The case for European regulation 

It is unclear whether the specific cans of JBS corned beef filling supermarket aisles in the UK and Europe contributed directly to the destruction of Brazil’s forest ecosystem, but in maintaining relations with a company so complicit in recent deforestation and malpractice, retailers are diminishing their own ethical and sustainable mantras.

It is evident that European retail giants who continue to sanction the sale of JBS corned beef products are in danger of deepening Brazil’s deforestation epidemic.

Even if European buyers could be 100 percent certain that their own purchases were not of suspect origin, they would still be helping support a company involved in suspect practices. Most of their customers would probably expect them to disassociate entirely from such a company.

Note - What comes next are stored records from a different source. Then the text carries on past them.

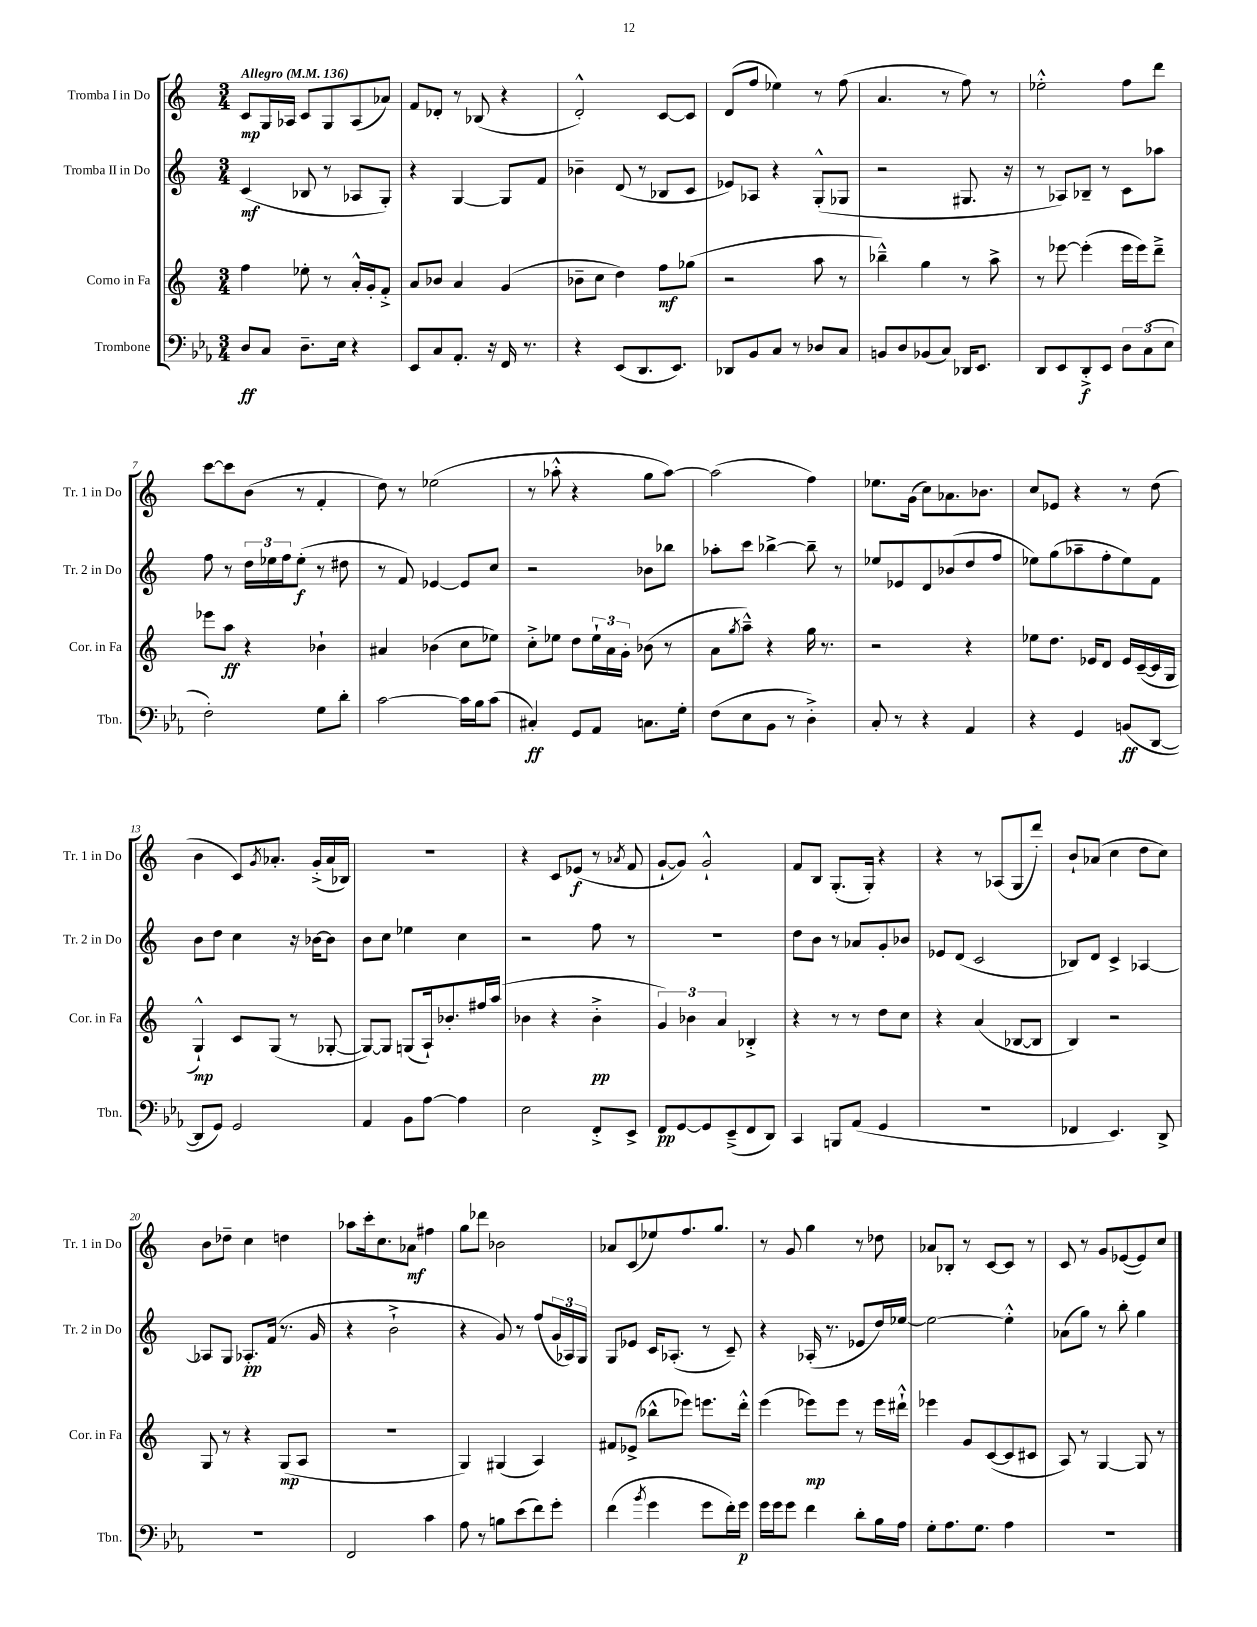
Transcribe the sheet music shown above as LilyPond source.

<<
\new StaffGroup <<
\new Staff = "s0" \with { instrumentName = "Tromba I in Do" shortInstrumentName = "Tr. 1 in Do" } {
    \clef treble \key c \major \numericTimeSignature \time 3/4 \tempo "Allegro" 4 = 136
    c'8\mp g16 aes16 c'8 g8 aes8( aes'8) |
    f'8 des'8-. r8 bes8( r4 |
    d'2-.-^) c'8~ c'8 |
    d'8( f''8 ees''4) r8 f''8( |
    a'4. r8 f''8) r8 |
    ees''2-.-^ f''8 d'''8 |
    c'''8~ c'''8 b'8( r8 f'4-. |
    d''8) r8 ees''2( |
    r8 aes''8-.-^ r4 g''8 aes''8~) |
    aes''2( f''4) |
    ees''8. g'16( c''8) aes'8. bes'8. |
    c''8 ees'8 r4 r8 d''8( |
    b'4 c'8) \acciaccatura { g'8 } aes'8.-. g'16-.->( aes'16 bes16) |
    R2. |
    r4 c'8 ees'8\f( r8 \acciaccatura { aes'8 } f'8 |
    g'8~-! g'8) g'2-!-^ |
    f'8 b8 g8.-.( g16-.) r4 |
    r4 r8 aes8( g8 d'''8-.) |
    b'8-! aes'8( c''4 d''8 c''8) |
    b'8 des''8-- c''4 d''4 |
    aes''8 c'''16-. c''8. aes'8\mf fis''4 |
    g''8 des'''8 bes'2 |
    aes'8 c'8( ees''8) f''8. g''8. |
    r8 g'8 g''4 r8 des''8 |
    aes'8 bes8-. r8 c'8~ c'8 r8 |
    c'8 r8 g'8 ees'8~( ees'8) c''8 \bar "|." |
}
\new Staff = "s1" \with { instrumentName = "Tromba II in Do" shortInstrumentName = "Tr. 2 in Do" } {
    \clef treble \key c \major \numericTimeSignature \time 3/4
    c'4\mf( bes8 r8 aes8 g8-.) |
    r4 g4~ g8 f'8 |
    bes'4-- d'8( r8 bes8 c'8 |
    ees'8) aes8 r4 g8-.-^( ges8 |
    r2 gis8. r16 |
    r8 aes8) bes8-- r8 c'8 aes''8 |
    f''8 r8 \tuplet 3/2 { d''16 ees''16 f''16 } ees''8-.\f( r8 dis''8 |
    r8 f'8) ees'4~ ees'8 c''8 |
    r2 bes'8 bes''8 |
    aes''8-. c'''8 bes''4~-> bes''8-- r8 |
    ees''8 ees'8 d'8 bes'8( d''8 f''8 |
    ees''8) g''8( aes''8-- f''8-. ees''8) f'8 |
    b'8 d''8 c''4 r16 bes'16~ bes'8 |
    b'8 c''8 ees''4 c''4 |
    r2 f''8 r8 |
    R2. |
    d''8 b'8 r8 aes'8 g'8-. bes'8 |
    ees'8 d'8( c'2 |
    bes8) d'8 c'4-> aes4~ |
    aes8 g8 aes8.-.\pp f'16( r8. g'16 |
    r4 b'2-!-> |
    r4 g'8) r8 f''8( \tuplet 3/2 { g'16 aes16) g16 } |
    g8 ees'8 c'16 aes8.-.( r8 c'8--) |
    r4 aes16-.( r8. ees'8 d''16) ees''16~ |
    ees''2~ ees''4-.-^ |
    aes'8( g''8) r8 b''8-. g''4 \bar "|." |
}
\new Staff = "s2" \with { instrumentName = "Corno in Fa" shortInstrumentName = "Cor. in Fa" } {
    \clef treble \key c \major \numericTimeSignature \time 3/4
    f''4 ees''8-. r8 a'16-.-^ g'16-. f'8-.-> |
    a'8 bes'8 a'4 g'4( |
    bes'8-- c''8 d''4) f''8\mf ges''8( |
    r2 a''8 r8 |
    bes''4---^) g''4 r8 a''8-> |
    r8 ees'''8~ ees'''4-.( ees'''16 ees'''16) d'''8---> |
    ees'''8 a''8\ff r4 bes'4-! |
    ais'4 bes'4( c''8 ees''8) |
    c''8-.-> ees''8 d''8 \tuplet 3/2 { ees''16-! a'16 g'16-. } bes'8( r8 |
    a'8 \acciaccatura { g''8 } a''8---^) r4 g''16 r8. |
    r2 r4 |
    ees''8 d''8. ees'16 d'8 ees'16 c'16~--( c'16 g16 |
    g4-!-^\mp) c'8 g8( r8 ges8~-. |
    ges8~) ges8 g8( a16-!) bes'8.-. fis''16 a''16( |
    bes'4 r4 bes'4-.->\pp |
    \tuplet 3/2 { g'4) bes'4 a'4 } bes4-.-> |
    r4 r8 r8 d''8 c''8 |
    r4 a'4( bes8~ bes8 |
    b4) r2 |
    g8 r8 r4 g8\mp( a8 |
    R2. |
    g4) gis4( a4) |
    fis'8 ees'8->( bes''8-^ ees'''8) e'''8. d'''16-.-^ |
    e'''4( ees'''8\mp) ees'''8 r8 ees'''16 dis'''16-!-^ |
    ees'''4 g'8 c'8~( c'8 cis'8 |
    a8) r8 g4~ g8 r8 \bar "|." |
}
\new Staff = "s3" \with { instrumentName = "Trombone" shortInstrumentName = "Tbn." } {
    \clef bass \key ees \major \numericTimeSignature \time 3/4
    d8\ff c8 d8.-- ees16 r4 |
    ees,8 c8 aes,8.-. r16 f,16 r8. |
    r4 ees,8( d,8. ees,8.) |
    des,8 bes,8 c8 r8 des8 c8 |
    b,8 d8 bes,8( c8) des,16 ees,8. |
    d,8 ees,8 d,8-.->\f ees,8 \tuplet 3/2 { d8 c8( ees8 } |
    f2-.) g8 d'8-. |
    c'2~ c'16 bes16 c'8( |
    cis4-.\ff) g,8 aes,8 c8. g16-. |
    f8( ees8 bes,8 r8 d4-.->) |
    c8-. r8 r4 aes,4 |
    r4 g,4 b,8\ff( d,8~ |
    d,8 g,8) g,2 |
    aes,4 bes,8 aes8~ aes4 |
    ees2 f,8-.-> ees,8-> |
    f,8\pp g,8~ g,8 ees,8--->( f,8 d,8) |
    c,4 b,,8 aes,8( g,4 |
    R2. |
    fes,4 ees,4.) d,8-> |
    R2. |
    f,2 c'4 |
    aes8 r8 b8 ees'8( f'8) g'8-. |
    f'4( \acciaccatura { bes'8 } g'4 g'8 f'16-.) g'16\p |
    g'16 g'16 g'8 f'4 d'8-. bes16 aes16 |
    g8-. aes8. g8. aes4 |
    R2. \bar "|." |
}
>>
>>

What’s more, alternative lower-risk options are available, at little or no extra cost. M&S, for example, has introduced DNA sampling across its beef supply chain, allowing it to trace all its beef back to individual farms and animals. It also currently stocks only British-produced corned beef. Meanwhile, Princes also produce an identical product made in France, which sells in supermarkets for the exact same price; Sainsbury’s own-brand Brazilian corned beef comes from a JBS competitor in Brazil with a much better record and yet is cheaper, while Morrisons also stocks British corned beef products.

Yet the continued promotion of a company with such a chequered record of environmental and financial abuse by some remains. Earthsight’s analysis suggests that the JBS beef sold by the firms we have identified is just the tip of the iceberg. Comparison of individual shipment records and EU import data suggest that JBS in Brazil is supplying one fifth of Europe’s global beef imports.

A long history of examples such as this one have led campaigners and parliamentarians across Europe to conclude that the only way to prevent EU consumers from unwittingly contributing to overseas deforestation – including illegal deforestation – is through government regulation. An EU law already exists which requires importers of timber to ensure their wood is legally sourced, and there are growing calls for similar legislation to be enacted for other ‘forest risk commodities’ like beef.

Nicole Polsterer, Sustainable Consumption and Production Campaigner at Fern, the forest and rights NGO, said: “It is unacceptable that JBS – a company fined for illegal deforestation – can continue to place beef on the EU market. This is further proof that the forthcoming EU Communication on Stepping Up Action to Halt Deforestation must propose legislation to ensure EU companies and their suppliers do no environmental and social harm.”

The EU and the UK have recognised the need for action to reduce the impact of their consumption on tropical deforestation, but the latest indications are that the economic bloc is leaning towards a non-regulatory approach, entrusting companies to act voluntarily. This has elicited concern from NGOs.

In the meantime, we can only hope consumers will now think twice before buying potentially bad beef.

Earthsight contacted JBS about our findings but received no reply before publication. Lidl, Bolton Alimentari, Targeter (producer of the Exeter brand) and Morrisons were all approached for comment but Earthsight received no response at the time of publication.